Insecure Communications
This article is Part 9 in a 11-Part series about the Owasp Top 10.
- Part 1 - Understanding Cross-Site Scripting (XSS)
- Part 2 - Injection Flaws
- Part 3 - Malicious File Execution
- Part 4 - Insecure Direct Object Reference
- Part 5 - Cross Site Request Forgery (CSRF)
- Part 6 - Information Leakage and Improper Error Handling
- Part 7 - Broken Authentication and Session Management
- Part 8 - Insecure Cryptographic Storage
- Part 9 - This Article
- Part 10 - OWASP 2007 Top 10 Presentation
- Part 11 - Failure to Restrict URL Access
Insecure communications is when a client and server communicate over a non-secure (unencrypted) channel. Without encrypting the channel, the developer can’t guarantee the integrity of the data. Remember, insecure communication is different than insecure storage.
Failing to securely communicate server-to-server and server-to-client means an attacker can intercept sensitive transactions. This is typically done through man-in-the-middle attacks. Not communicating securely breaks down confidentiality and integrity.
There are multiple ways you can fall into communicating insecurely:
- Not securing client-to-server connections.
- Not securing server-to-database connections.
- Not securing other back-end connections that pass sensitive data.
An Example of Insecure Communications
Assume a developer has written an application that takes input from a user and stores it in a database that is located on another network segment.
If the developer fails to use SSL between the web server and the user, then he has an insecure communications channel between the user and the web server. (Client-to-server connection)
If the developer fails to forget to encrypt the connection between his web server and the database, then he is failing to secure the server-to-database connection.

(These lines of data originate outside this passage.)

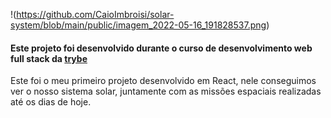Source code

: !(https://github.com/CaioImbroisi/solar-system/blob/main/public/imagem_2022-05-16_191828537.png)

#### Este projeto foi desenvolvido durante o curso de desenvolvimento web full stack da **[trybe](http://betrybe.com)**


Este foi o meu primeiro projeto desenvolvido em React, nele conseguimos ver o nosso sistema solar,
juntamente com as missões espaciais realizadas até os dias de hoje.
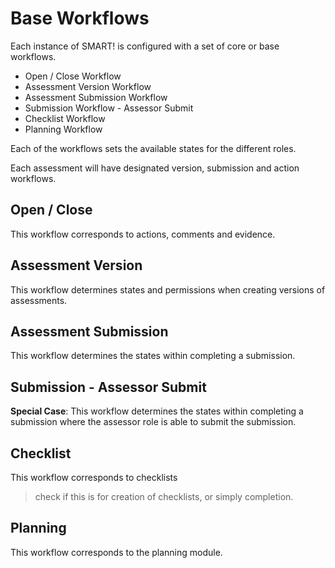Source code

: # Base Workflows

Each instance of SMART! is configured with a set of core or base workflows.
 - Open / Close Workflow
 - Assessment Version Workflow
 - Assessment Submission Workflow
 - Submission Workflow - Assessor Submit
 - Checklist Workflow
 - Planning Workflow

Each of the workflows sets the available states for the different roles.

Each assessment will have designated version, submission and action workflows.

## Open / Close
This workflow corresponds to actions, comments and evidence.

## Assessment Version
This workflow determines states and permissions when creating versions of assessments.

## Assessment Submission
This workflow determines the states within completing a submission.

## Submission - Assessor Submit
**Special Case**: 
This workflow determines the states within completing a submission where the assessor role is able to submit the submission.

## Checklist
This workflow corresponds to checklists
>check if this is for creation of checklists, or simply completion.

## Planning
This workflow corresponds to the planning module.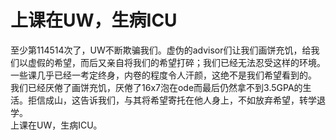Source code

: # 上课在UW，生病ICU
至少第114514次了，UW不断欺骗我们。虚伪的advisor们让我们画饼充饥，给我们以虚假的希望，而后又亲自将我们的希望打碎；我们已经无法忍受这样的环境。一些课几乎已经一考定终身，内卷的程度令人汗颜，这绝不是我们希望看到的。<br>
我们已经厌倦了画饼充饥，厌倦了16x7泡在ode而最后仍然拿不到3.5GPA的生活。拒信成山，这告诉我们，与其将希望寄托在他人身上，不如放弃希望，转学退学。<br>
上课在UW，生病ICU。
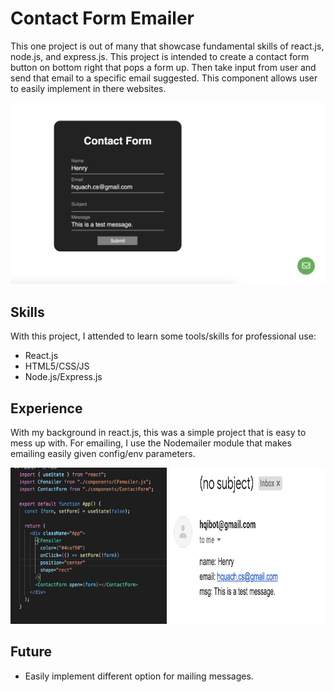 # Contact Form Emailer

This one project is out of many that showcase fundamental skills of react.js, node.js, and express.js. This project is intended to create a contact form button on bottom right that pops a form up. Then take input from user and send that email to a specific email suggested. This component allows user to easily implement in there websites.

![Screenshot](ReadmeEx.png)

## Skills

With this project, I attended to learn some tools/skills for professional use:

- React.js
- HTML5/CSS/JS
- Node.js/Express.js

## Experience

With my background in react.js, this was a simple project that is easy to mess up with. For emailing, I use the Nodemailer module that makes emailing easily given config/env parameters.

<img src="ReadmeCode.png" alt="code" width="250" height="250"/>
<img src="ReadmeConfirm.png" alt="code" width="250" height="250"/>
<!-- ![Screenshot](ReadmeCode.png =250x250) ![Screenshot](ReadmeConfirm.png =250x250) -->

## Future

- Easily implement different option for mailing messages.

Preventing Insecure Communications
To prevent insecure communications from occurring, identify where all clients and servers are communicating to each other. To reduce the number of connections to inspect, identify only where sensitive data is being passed.
A common mistake is to forget to encrypt data being transfered on back-end connections, such as database connections. Just because the data is currently behind a firewall doesn’t mean it should be passed in clear-text.
To verify all communication is being done securely:
- Make sure all client-to-server connections are encrypted with SSL.
- Verify that server-to-database connections are encrypted.
- Verify that any other areas in the design where sensitive data is passed is done so in a secure way.
- Keep developers in a security mindset. Developers should never assume their application is sending their information securely. Developers should always assume that any communications that are being made are done insecurely.